Hunkered down under my eiderdown midst the luxury of central heating, I suffer the icy sharpness of winter's knife along with Hazel, the heroine of this tale.

What is this book about? 
It is about living inside stories; the ones that surround us, the ones of our own making, and the inseparableness of them.

It's the story of the Snow Queen retold. It reference Narnia, Harry Potter, A Wrinkle in Time and Philip Pullman's Dark Materials series.

It's about a girl making her way through a land of stories in search of a boy who has lost himself.

It's how that boy lost himself and why the girl goes after him.

Like all good literature, deep and abiding truths lurk beneath the surface of the words.
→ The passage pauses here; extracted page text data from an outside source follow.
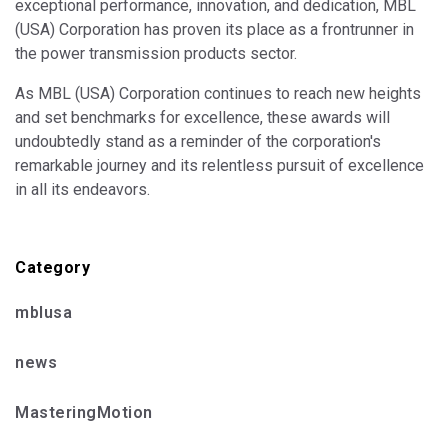
exceptional performance, innovation, and dedication, MBL
(USA) Corporation has proven its place as a frontrunner in
the power transmission products sector.
As MBL (USA) Corporation continues to reach new heights
and set benchmarks for excellence, these awards will
undoubtedly stand as a reminder of the corporation's
remarkable journey and its relentless pursuit of excellence
in all its endeavors.
Category
mblusa
news
MasteringMotion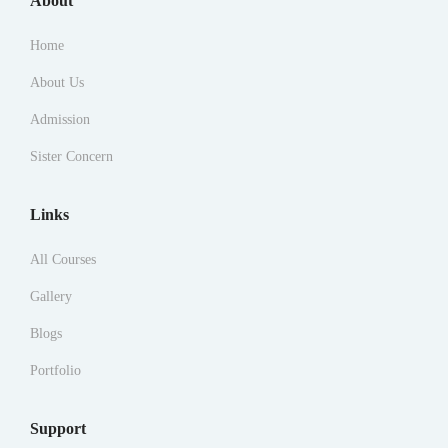
About
Home
About Us
Admission
Sister Concern
Links
All Courses
Gallery
Blogs
Portfolio
Support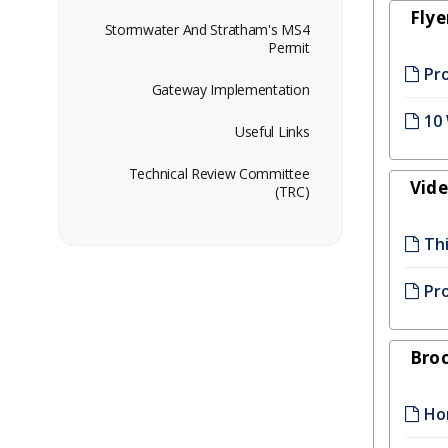
Flye
Stormwater And Stratham's MS4
Permit
Pr
Gateway Implementation
10
Useful Links
Technical Review Committee
Vid
(TRC)
Thi
Pro
Bro
Ho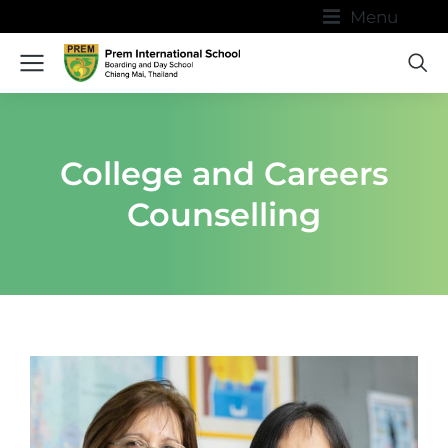
Menu
College and Careers
Counselling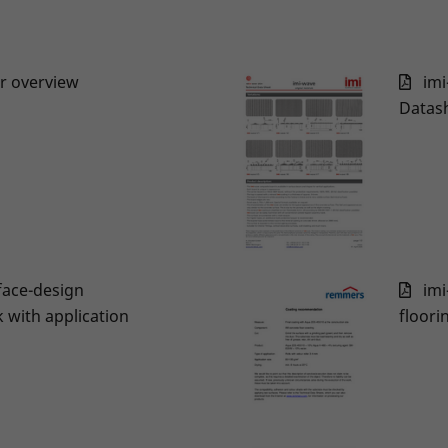
er overview
imi
Datas
face-design
imi
with application
floori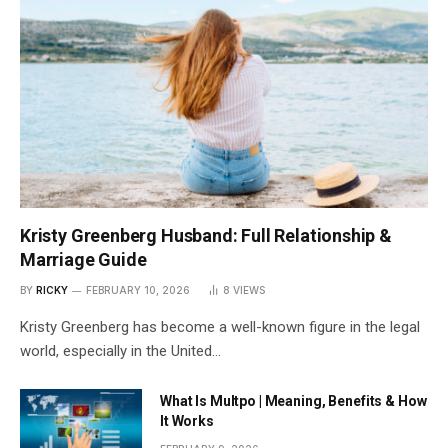
Kristy Greenberg Husband: Full Relationship &
Marriage Guide
BY
RICKY
FEBRUARY 10, 2026
8
VIEWS
Kristy Greenberg has become a well-known figure in the legal
world, especially in the United…
What Is Multpo | Meaning, Benefits & How
It Works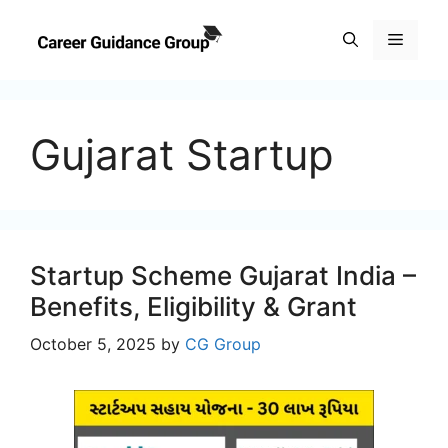
Skip
to
Menu
content
Gujarat Startup
Startup Scheme Gujarat India –
Benefits, Eligibility & Grant
October 5, 2025
by
CG Group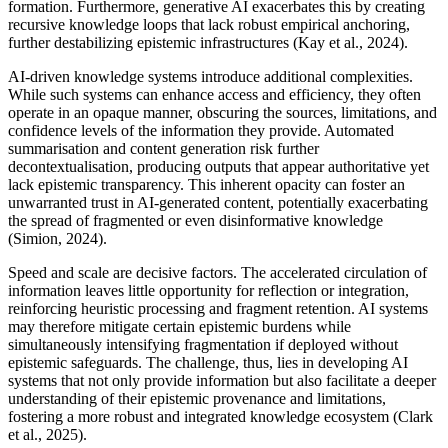
formation. Furthermore, generative AI exacerbates this by creating
recursive knowledge loops that lack robust empirical anchoring,
further destabilizing epistemic infrastructures (Kay et al., 2024).
AI-driven knowledge systems introduce additional complexities.
While such systems can enhance access and efficiency, they often
operate in an opaque manner, obscuring the sources, limitations, and
confidence levels of the information they provide. Automated
summarisation and content generation risk further
decontextualisation, producing outputs that appear authoritative yet
lack epistemic transparency. This inherent opacity can foster an
unwarranted trust in AI-generated content, potentially exacerbating
the spread of fragmented or even disinformative knowledge
(Simion, 2024).
Speed and scale are decisive factors. The accelerated circulation of
information leaves little opportunity for reflection or integration,
reinforcing heuristic processing and fragment retention. AI systems
may therefore mitigate certain epistemic burdens while
simultaneously intensifying fragmentation if deployed without
epistemic safeguards. The challenge, thus, lies in developing AI
systems that not only provide information but also facilitate a deeper
understanding of their epistemic provenance and limitations,
fostering a more robust and integrated knowledge ecosystem (Clark
et al., 2025).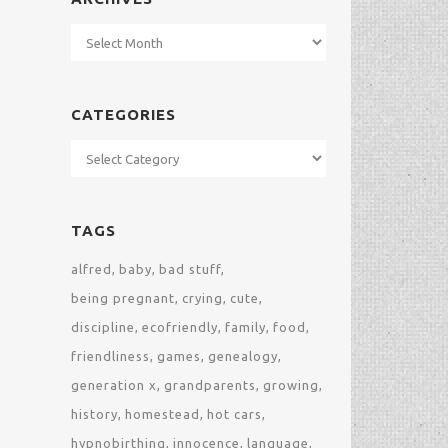
Archives
CATEGORIES
Categories
TAGS
alfred
baby
bad stuff
being pregnant
crying
cute
discipline
ecofriendly
family
food
friendliness
games
genealogy
generation x
grandparents
growing
history
homestead
hot cars
hypnobirthing
innocence
language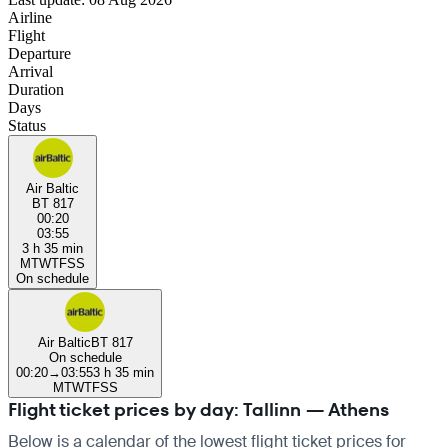
Airline
Flight
Departure
Arrival
Duration
Days
Status
Air Baltic
BT 817
00:20
03:55
3 h 35 min
M
T
W
T
F
S
S
On schedule
Air Baltic
BT 817
On schedule
00:20
→
03:55
3 h 35 min
M
T
W
T
F
S
S
Flight ticket prices by day: Tallinn — Athens
Below is a calendar of the lowest flight ticket prices for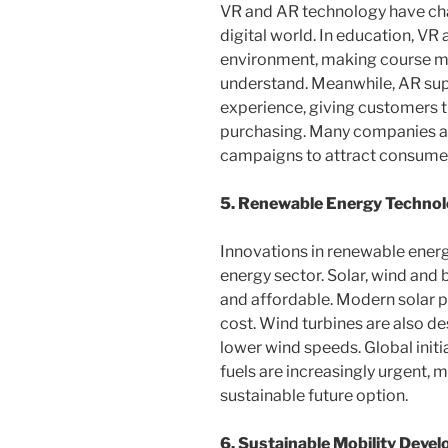
VR and AR technology have cha
digital world. In education, VR
environment, making course ma
understand. Meanwhile, AR sup
experience, giving customers th
purchasing. Many companies ar
campaigns to attract consumer
5. Renewable Energy Techno
Innovations in renewable ener
energy sector. Solar, wind and 
and affordable. Modern solar 
cost. Wind turbines are also de
lower wind speeds. Global init
fuels are increasingly urgent,
sustainable future option.
6. Sustainable Mobility Deve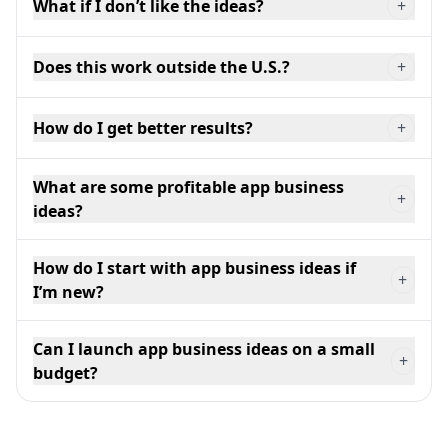
What if I don’t like the ideas?
+
Does this work outside the U.S.?
+
How do I get better results?
+
What are some profitable app business
+
ideas?
How do I start with app business ideas if
+
I’m new?
Can I launch app business ideas on a small
+
budget?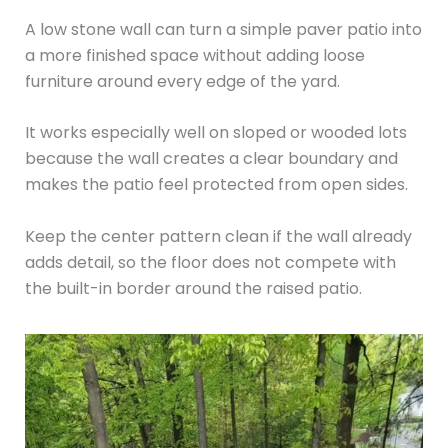
A low stone wall can turn a simple paver patio into
a more finished space without adding loose
furniture around every edge of the yard.
It works especially well on sloped or wooded lots
because the wall creates a clear boundary and
makes the patio feel protected from open sides.
Keep the center pattern clean if the wall already
adds detail, so the floor does not compete with
the built-in border around the raised patio.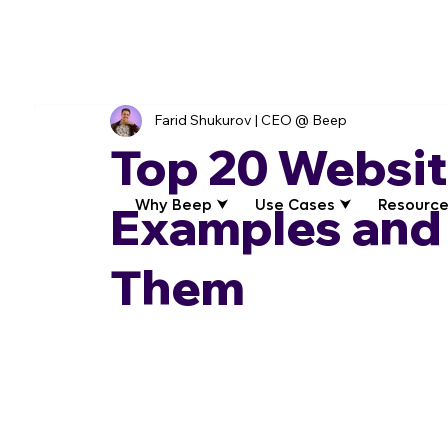
Farid Shukurov | CEO @ Beep
Top 20 Websi
Why Beep ⮟
Use Cases ⮟
Resource
Examples and
Them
Hazel has already lost much before this quest begins. Her parents separated and her father appears to have abandoned her. She has had to transfer into a new school that just doesn't 'get' her.

It's about the pain of trying to find normal. Fitting in at this school is about emptying herself of everything that makes her her. It is the cruelest kind of institution, a place where meaningless paperwork masks as learning and well-meaning individuals excel at making things worse.

Those dark woods where Hazel dares go to rescue Jack are familiar to me not just because of my knowledge of the story book characters she meets there. That dark territory reminds me of our own landscape of story. Our reality is embedded with institutions that teach us we don't fit, and a marketplace that then sells us magic potions promising to assuage our fears, fill up our hollow spaces and and satisfy our deepest desires.

What makes Hazel unique is that she is tempted by these promises but manages to forge on in spite of their lure. What is it that enables her to continue on her quest? I leave that for you to figure out.

For all kinds of reasons, this book won’t leave me alone, even when I think I am done with it.